Watercolor Skin Tone Practice
I swatched several different skin tone blends before painting in the figure of my current work in progress, hoping I wouldn’t make the skin too blotchy, as seems the case with most of my watercolor skin tone efforts. Alas… I still overworked the paint and it’s still blotchy. I think I keep trying to treat watercolor like digital painting, and then I push too far and overwork it. Blah. More blending practice is necessary!

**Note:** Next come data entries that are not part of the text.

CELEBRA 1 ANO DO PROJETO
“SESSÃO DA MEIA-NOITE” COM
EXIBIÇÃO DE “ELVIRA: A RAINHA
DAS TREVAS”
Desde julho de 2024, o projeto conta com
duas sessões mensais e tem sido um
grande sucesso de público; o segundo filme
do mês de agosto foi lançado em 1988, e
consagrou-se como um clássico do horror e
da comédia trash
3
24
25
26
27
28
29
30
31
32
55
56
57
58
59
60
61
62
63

Before starting, I watched a “Watercolor Portraits for Beginners” video on YouTube. It helped with picking out some initial tubes of paint: sepia, burnt sienna, and a dark violet. Then I began adding other warmer colors – and eventually mixed my own violet by combining permanent Alizarian crimson with Grecian blue and lamp black.

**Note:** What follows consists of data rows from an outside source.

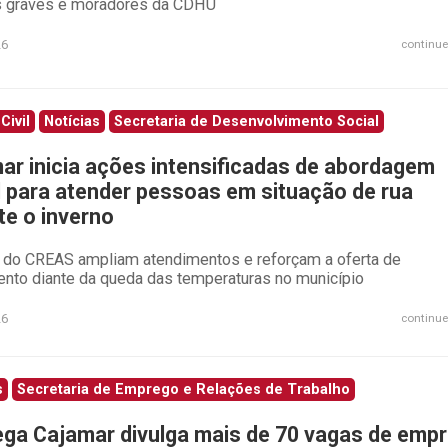
 graves e moradores da CDHU
26
continue
Civil
Notícias
Secretaria de Desenvolvimento Social
ar inicia ações intensificadas de abordagem
l para atender pessoas em situação de rua
te o inverno
 do CREAS ampliam atendimentos e reforçam a oferta de
ento diante da queda das temperaturas no município
26
continue
s
Secretaria de Emprego e Relações de Trabalho
ga Cajamar divulga mais de 70 vagas de emp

I would really like to deep-dive in watercolor pigments and understand the qualities and differences of the major colors. A while back I read The Alchemy of Paint, and while it was more about alchemy than painting (mostly mysticism and the philosopher’s stone, 10/10 would recommend the book), it did discuss pigment recipes (albeit medieval times pigments, not modern watercolors). That kind of history appeals to me – I like going down rabbit holes of research, learning how things are put together. ^_^
The right page above is from December – one of my Christmas gifts from family was an Ohuhu skin tone marker set. I still have some face sketches in the corner to finish, but that shall have to wait for a future post.
I’m hoping the top layer of ink outlines helps bring the painting together, especially the details of the face. I’m not quite ready to ink yet – I want to deepen shadows on the chemise just a bit, plus the background shadows/shadow under the figure. I am still tempted to add a layer of colored pencil shading but…no, that might not layer in the way I want, becoming waxy and oddly textured. Maybe I can test on a scrap piece of paper before deciding? I am also so tempted to put shimmery gold paint on the wall’s gold trim and her gold slippers, but it would probably clash with the rest of the painting. I could test that out too…
I’m very happy with how the painting of chemise turned out – I went so much faster, letting the water flow and blend. It helps it’s a bigger surface area – less worry about messing up the shape of the face or hands.
Finished a little earlier tonight – 9pm, yay! Gonna go see if Ricky is up for some Jonathan Strange and Mr. Norrell.